Havia mais: as festas e romarias, se ele “mandasse”, deviam ser proibidas! Sim, proibidas! Eram simplesmente “um disparate” que “fazia muito mal ao povo”, dando-lhes a falsa ideia de um Deus caricatural, afastava os fieis da verdade da fé. Os Santos Populares, então, eram muito difíceis para ele de aceitar: das marchas às sardinhas. Ficavam esquecidas, apagadas, a verdadeira figura de Pedro, o primeiro Papa, de João Baptista, o grande percursor de Jesus Cristo, e Santo António, o primeiro santo da ordem franciscana e Doutor da Igreja. Três homens sem nada a ver com bailaricos e bebedeiras ou festanças fúteis.

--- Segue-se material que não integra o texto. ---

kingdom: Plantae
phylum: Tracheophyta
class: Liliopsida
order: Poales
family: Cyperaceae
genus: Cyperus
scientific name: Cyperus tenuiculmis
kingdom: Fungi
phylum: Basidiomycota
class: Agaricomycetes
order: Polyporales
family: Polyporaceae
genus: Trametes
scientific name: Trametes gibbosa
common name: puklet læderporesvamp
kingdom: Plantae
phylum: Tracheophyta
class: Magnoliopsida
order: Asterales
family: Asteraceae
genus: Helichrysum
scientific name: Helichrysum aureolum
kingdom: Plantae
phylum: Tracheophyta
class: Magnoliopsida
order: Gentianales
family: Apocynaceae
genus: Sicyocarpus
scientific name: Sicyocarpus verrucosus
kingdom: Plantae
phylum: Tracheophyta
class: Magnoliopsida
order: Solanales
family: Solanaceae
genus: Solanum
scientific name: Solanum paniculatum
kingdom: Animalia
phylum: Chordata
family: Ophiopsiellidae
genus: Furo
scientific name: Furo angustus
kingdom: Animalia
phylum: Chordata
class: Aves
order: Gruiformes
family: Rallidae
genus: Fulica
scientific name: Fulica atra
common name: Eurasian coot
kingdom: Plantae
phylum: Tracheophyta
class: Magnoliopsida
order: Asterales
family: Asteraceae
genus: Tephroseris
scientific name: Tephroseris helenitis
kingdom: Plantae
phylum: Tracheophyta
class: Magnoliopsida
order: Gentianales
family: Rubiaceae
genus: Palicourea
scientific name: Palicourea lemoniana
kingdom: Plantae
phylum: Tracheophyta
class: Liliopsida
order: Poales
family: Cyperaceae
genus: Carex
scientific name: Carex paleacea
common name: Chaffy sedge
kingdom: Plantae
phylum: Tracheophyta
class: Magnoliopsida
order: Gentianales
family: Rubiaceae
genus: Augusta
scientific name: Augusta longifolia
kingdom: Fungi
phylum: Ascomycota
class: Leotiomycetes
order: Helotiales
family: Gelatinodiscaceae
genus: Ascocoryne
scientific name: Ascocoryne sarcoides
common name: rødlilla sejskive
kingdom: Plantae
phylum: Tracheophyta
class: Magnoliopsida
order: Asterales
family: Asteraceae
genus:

Para os católicos, homens como o padre Dâmaso, que dão um testemunho de humildade, e fé, que arrastam pelo exemplo e pela palavra e são capazes de nos mover a nós, aproximando o nosso coração de Cristo, são designados por ‘Santos’. Mesmo sem processo de beatificação ou de canonização, mesmo sem nenhum milagre relatado ou provado, e mesmo que tais processos nunca venham a ocorrer, arrisco-me a dizer que conheci um, o Padre Dâmaso Lambers. O padre que me mostrou como o encontro com Jesus é fantástico e a missa pode ser ainda “mais fantástica” e nós todos, sem exceção, detidos numa cadeia ou livres, mas igualmente pecadores somos alvo do mesmo amor do Pai e, por isso, temos “obrigação de ser felizes”.
O Padre Lambers que não gostava de pedir nada para não incomodar ninguém, nem mesmo a Deus porque só via razões para lhe dar graças, partiu com uma série de pedidos de todos nós … para apresentar a “despacho” ao Pai do Céu. Fá-lo-á certamente a contragosto e por puro Amor. Foi esse o segredo e o motor da sua vida.